Student Confesses to Filming Athletes Showering


Photo by Rick Yu, Photo editor

A student was charged with voyeurism for filming people showering through a crack in a bathroom stall in the Philips gym men’s locker room. His pretrial date is set for April 4 at the Oberlin Municipal Court.

Louis Krauss, News Editor

Just weeks after a separate case of voyeurism charges in Oberlin, a Conservatory first year has been charged with filming undressed student-athletes in the Philips gym men’s locker room. In the two weeks before spring break, multiple male student athletes, including members of the basketball and swimming teams reported a student filming them while showering and in the stalls of the locker room.

College senior and basketball player Scott Miller, who was showering with teammate and College senior Zach Meyers on March 9 following a workout, noticed a student repeatedly passing by the showers while looking down at his phone.

“We didn’t think anything of it then; obviously we weren’t expecting the worst,” Miller said. But after hearing a similar physical description from teammates who noticed odd behavior, Miller felt confident it was the same person. “When I got the message that he had been filming under the stalls, and the description matched ours of the guy we saw in the showers, all of my thoughts just kind of sunk. I felt so violated. We shower and walk around in that area, and it really felt like a safe space until this happened.”

A week later on March 16, College first-year and basketball player Evan Suppa filed a report with Safety and Security after suspecting a student of filming him showering through a crack in the bathroom stalls next to the showers. Safety and Security then posted numerous flyers, officially called a timely warning, in Philips and around campus informing people of the recurring incidents.

Before working out the following day, College senior and basketball player Jack Poyle noticed a person in the locker room who fit the description, leading him and teammates to call Safety and Security. Upon arrival, Officer Violet Fisher confronted the suspect in a Philips hallway, followed soon after by Oberlin Police officers Raymond Feuerstein and Bashshar Wiley arriving on the scene.

The suspect initially claimed to be at the gym for a workout, but officers pointed out that he was dressed in street clothes and was not sweating. After questioning him about this, the student admitted to filming people in the gym.

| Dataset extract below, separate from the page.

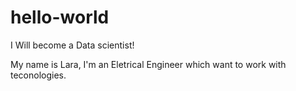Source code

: # hello-world
I Will become a Data scientist!

My name is Lara, I'm an Eletrical Engineer which want to work with teconologies.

“[The student] then admitted he was not at the gymnasium to exercise but that he ‘sometimes likes to look at people in the shower’ but he does not videotape them.” Wiley wrote in the report. “[He] then admitted his reason for going to Philip’s gymnasium was to look at people in the shower instead of exercising but [that] he’s ‘not proud of it.’ [The student] also admitted to recording individuals nude in the shower of the men’s locker room and further informed me there are video recordings from his cell phone which are not stored on the actual device but instead are in his Google Drive Cloud which could be accessed from his cell phone or computer.”

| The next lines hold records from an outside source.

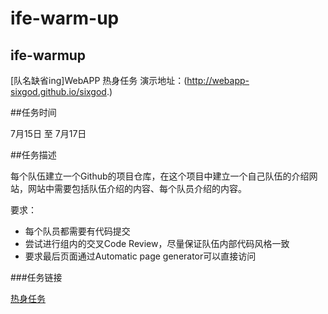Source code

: # ife-warm-up
## ife-warmup
[队名缺省ing]WebAPP 热身任务
演示地址：(http://webapp-sixgod.github.io/sixgod.)

##任务时间

7月15日 至 7月17日

##任务描述

每个队伍建立一个Github的项目仓库，在这个项目中建立一个自己队伍的介绍网站，网站中需要包括队伍介绍的内容、每个队员介绍的内容。

要求：
+ 每个队员都需要有代码提交
+ 尝试进行组内的交叉Code Review，尽量保证队伍内部代码风格一致
+ 要求最后页面通过Automatic page generator可以直接访问

###任务链接


[热身任务](https://github.com/baidu-ife/ife/blob/master/2015_summer/task/warm_up.md)
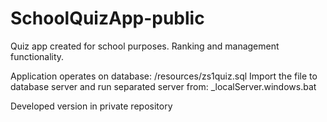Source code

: # SchoolQuizApp-public
Quiz app created for school purposes. Ranking and management functionality.

Application operates on database: /resources/zs1quiz.sql
Import the file to database server and run separated server from: _localServer.windows.bat

Developed version in private repository
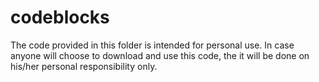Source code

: # codeblocks
The code provided in this folder is intended for personal use. 
In case anyone will choose to download and use this code, the 
it will be done on his/her personal responsibility only.
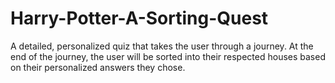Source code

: # Harry-Potter-A-Sorting-Quest
A detailed, personalized quiz that takes the user through a journey. At the end of the journey, the user will be sorted into their respected houses based on their personalized answers they chose. 
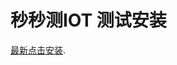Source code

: # 秒秒测IOT 测试安装

[最新点击安装][install].







[install]: itms-services://?action=download-manifest&url=https://example.com/manifest.plist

Officers then took the suspect to the police department, where they confiscated the cell phone and found four videos on it of “a white male completely nude in the shower area of the men’s locker room.” The student was then charged with voyeurism and given a pretrial court date of April 4 at the Oberlin Municipal Court.

According to Miller, officers contacted him and other teammates following the incident to explain that aside from their cases, there were “a handful” of similar reports filed by other students. Miller added that Title IX director Rebecca Mosley reached out via email to him and other students to offer support and advice.

This incident occurs just weeks after a similar case where an Erie county man was arrested for filming students undressing in off-campus houses. Safety and Security Assistant Director Cliff Barnes thought it was curious that two similar voyeurism cases have happened in the last month.

“You never know what the next day’s going to bring, but it seemed unusual to me that the last one was the incident with a man filming campus houses,” Barnes said. “Now we have to go out and warn our community about something very similar happening.”